## Source extract

I suppose it was only a matter a time but it still took us by surprise.
Our lovely neighbours informed us last week that we were required to help 'pisar.' It's a word I haven't come across so far.
Pisar? I queried. She motioned a stepping movement with her feet and said 'las uvas' - the grapes. Ah yes ... now I understood ... pisar means to tread, like don't tread on the grass. But this was treading the grapes.

'Surely they don't really do it with feet,' I thought with a certain degree of horror.

Oh yes, they do.

Thursday, 17 September 2009

La Fajana


This is our local beach of La Fajana de Garafia. Generally, it is not a sandy beach (although sometimes there are patches of sand) but rather a rocky beach. To me, it is a wonderful place for a whole number of reasons.
When it is rough, I am amazed at the way the Atlantic rushes in to our shores with such enthusiasm and then breaks its neck on the rocks. Only to rush off and do it all again.
I am amazed at the way anybody every made a road down there. In the degree of difficulty it ranks as about 49.75 billion trillion.
I take my hat off to the eleven people that live down there, working in the banana plantation.
I pay tribuite to the people of El Tablado who would carry great stems of bananas down to the old port in days gone by (several times a day) and to the people who practically risked their lives getting provisions on and off the ships in the old days.
Oh, I could go on. The place is an amazing example of the determination of man in the face of apparent impossibility and of nature at its dramatic best.

Tuesday, 18 August 2009

Sleeping on the Job


Meet Pancho, the finca feline. But he wasn't always called Pancho of course.

When we first came here and cleared the waist-high weeds at the front of the house, the mice were fairly disgruntled at being evicted but more than happy to set up home in the casita. This was not entirely to our liking and we asked our neighbour if he could get us a cat or kitten.

He would be pleased to do so, he told us. But it couldn't just be any ordinary cat - it had to be a good hunter. He had one in mind for us whose father, he told us, was as big as a tiger.

## Listed entries
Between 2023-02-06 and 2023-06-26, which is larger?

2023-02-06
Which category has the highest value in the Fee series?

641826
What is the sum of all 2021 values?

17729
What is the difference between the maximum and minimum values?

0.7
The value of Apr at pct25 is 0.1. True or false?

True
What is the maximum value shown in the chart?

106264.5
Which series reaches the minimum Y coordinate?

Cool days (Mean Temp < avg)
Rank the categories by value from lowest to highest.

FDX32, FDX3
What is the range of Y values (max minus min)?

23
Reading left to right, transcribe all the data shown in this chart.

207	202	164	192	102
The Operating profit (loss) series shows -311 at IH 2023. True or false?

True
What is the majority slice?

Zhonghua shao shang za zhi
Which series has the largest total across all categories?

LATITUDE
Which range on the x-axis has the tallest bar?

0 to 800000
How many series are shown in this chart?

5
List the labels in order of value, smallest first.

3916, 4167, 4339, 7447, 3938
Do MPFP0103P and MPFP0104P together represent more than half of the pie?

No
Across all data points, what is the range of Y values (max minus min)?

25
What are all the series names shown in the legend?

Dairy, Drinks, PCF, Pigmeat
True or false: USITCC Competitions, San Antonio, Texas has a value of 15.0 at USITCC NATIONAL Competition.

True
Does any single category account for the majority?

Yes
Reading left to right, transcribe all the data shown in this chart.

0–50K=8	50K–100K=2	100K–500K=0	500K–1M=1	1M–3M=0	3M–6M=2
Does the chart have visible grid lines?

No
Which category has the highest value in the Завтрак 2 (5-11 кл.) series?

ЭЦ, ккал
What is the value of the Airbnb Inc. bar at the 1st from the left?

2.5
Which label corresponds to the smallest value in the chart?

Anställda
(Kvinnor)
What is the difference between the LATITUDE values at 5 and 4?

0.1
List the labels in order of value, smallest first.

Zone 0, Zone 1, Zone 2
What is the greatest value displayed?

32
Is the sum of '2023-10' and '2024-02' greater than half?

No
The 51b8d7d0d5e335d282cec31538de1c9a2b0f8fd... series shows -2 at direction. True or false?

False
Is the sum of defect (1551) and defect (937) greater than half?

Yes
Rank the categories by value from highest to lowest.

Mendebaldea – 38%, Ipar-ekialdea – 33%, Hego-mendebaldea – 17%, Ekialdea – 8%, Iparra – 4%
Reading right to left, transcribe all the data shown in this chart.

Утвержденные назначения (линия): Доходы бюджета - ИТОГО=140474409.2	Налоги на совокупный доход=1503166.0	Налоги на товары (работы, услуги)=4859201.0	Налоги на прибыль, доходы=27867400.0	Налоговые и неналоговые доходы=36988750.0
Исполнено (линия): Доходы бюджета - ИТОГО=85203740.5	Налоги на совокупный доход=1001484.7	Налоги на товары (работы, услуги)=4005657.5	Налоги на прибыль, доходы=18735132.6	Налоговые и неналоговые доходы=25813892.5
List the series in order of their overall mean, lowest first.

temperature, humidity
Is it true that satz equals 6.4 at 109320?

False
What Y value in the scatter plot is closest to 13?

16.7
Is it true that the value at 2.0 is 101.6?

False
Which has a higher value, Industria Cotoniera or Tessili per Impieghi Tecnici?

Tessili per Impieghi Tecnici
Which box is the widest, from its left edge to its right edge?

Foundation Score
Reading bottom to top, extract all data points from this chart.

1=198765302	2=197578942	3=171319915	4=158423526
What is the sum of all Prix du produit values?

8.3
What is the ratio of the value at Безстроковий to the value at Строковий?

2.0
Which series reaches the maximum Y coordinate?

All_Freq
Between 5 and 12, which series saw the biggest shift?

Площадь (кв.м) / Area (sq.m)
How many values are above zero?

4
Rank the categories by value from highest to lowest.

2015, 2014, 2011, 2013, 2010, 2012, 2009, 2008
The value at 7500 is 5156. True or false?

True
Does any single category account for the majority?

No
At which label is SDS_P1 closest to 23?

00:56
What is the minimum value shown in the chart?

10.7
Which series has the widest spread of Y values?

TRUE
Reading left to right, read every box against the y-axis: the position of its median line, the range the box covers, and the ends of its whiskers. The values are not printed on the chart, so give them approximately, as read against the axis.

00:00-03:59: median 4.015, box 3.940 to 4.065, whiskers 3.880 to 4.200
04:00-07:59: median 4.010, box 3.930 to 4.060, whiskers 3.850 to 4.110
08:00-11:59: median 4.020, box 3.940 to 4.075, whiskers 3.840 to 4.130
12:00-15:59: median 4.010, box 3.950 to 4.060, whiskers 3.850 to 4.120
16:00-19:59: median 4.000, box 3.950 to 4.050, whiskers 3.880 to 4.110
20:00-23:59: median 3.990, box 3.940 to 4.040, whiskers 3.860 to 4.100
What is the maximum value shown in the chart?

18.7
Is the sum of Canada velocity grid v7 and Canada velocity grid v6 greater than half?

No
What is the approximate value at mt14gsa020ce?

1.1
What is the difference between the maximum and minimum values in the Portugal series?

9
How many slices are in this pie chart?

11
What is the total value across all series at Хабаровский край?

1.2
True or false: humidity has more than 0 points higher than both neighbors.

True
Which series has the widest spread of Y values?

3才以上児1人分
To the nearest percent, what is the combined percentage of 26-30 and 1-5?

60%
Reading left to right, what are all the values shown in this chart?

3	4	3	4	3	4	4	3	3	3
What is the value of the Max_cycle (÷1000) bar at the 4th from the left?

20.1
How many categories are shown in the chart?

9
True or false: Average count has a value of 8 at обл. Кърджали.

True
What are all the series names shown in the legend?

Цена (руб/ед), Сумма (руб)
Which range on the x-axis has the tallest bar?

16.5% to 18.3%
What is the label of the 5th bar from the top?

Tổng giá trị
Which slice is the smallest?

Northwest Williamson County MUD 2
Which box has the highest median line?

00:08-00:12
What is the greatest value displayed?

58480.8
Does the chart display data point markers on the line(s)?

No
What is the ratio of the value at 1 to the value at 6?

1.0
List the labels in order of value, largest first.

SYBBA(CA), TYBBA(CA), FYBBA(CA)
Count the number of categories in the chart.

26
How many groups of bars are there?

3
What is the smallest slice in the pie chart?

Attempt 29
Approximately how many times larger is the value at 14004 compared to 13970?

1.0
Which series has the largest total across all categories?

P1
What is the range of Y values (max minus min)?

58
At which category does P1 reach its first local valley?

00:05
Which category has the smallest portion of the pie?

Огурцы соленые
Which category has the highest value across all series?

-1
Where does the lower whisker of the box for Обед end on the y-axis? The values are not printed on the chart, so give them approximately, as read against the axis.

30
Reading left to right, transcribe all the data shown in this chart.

## Task goal
Can you continue the finca blog text, picking up right after its last sentence? The listing is unrelated to the finca blog text.

## Written response
One day, he presented us with Pancho, a tiny ball of fluff with big eyes.

'If you think it's ugly,' said the neighbour, 'just let it go.' The country people here are tough.

But since when has a kitten been ugly? So of course we kept him. But for some reason we assumed he was a she (cute, cuddly, all the female attributes). And so we called her Francesca after the area in which we live, Franceses.

Francesca grew up and not only became an intrepid hunter of mice, lizards and rabbits, but grew body parts that girls don't have.

So Francesca became Francisco.

'Ah,' said our neighbour, 'all Francisco's here get the nickname Pancho.'

So that's how Pancho got his name. Here he is keeping guard.

Sunday, 2 August 2009

Dragon's Blood


Many things are written about the dragon tree. Some say it gets its name from the scars around its trunk and its spiky head. Others say it is because of its blood red sap. And yet others will tell of legends .....
Historically, the natives of the Canary Islnds made shields from the bark of the tree and the medicinal properties of the sap were known way back in Roman times when the dragon's blood sap was used for all sorts of homeopathic medicines.
It is now a protected species. This one, sitting at the edge of our drive and looking like a fairly calm dragon, was just getting ready to bed down for the night.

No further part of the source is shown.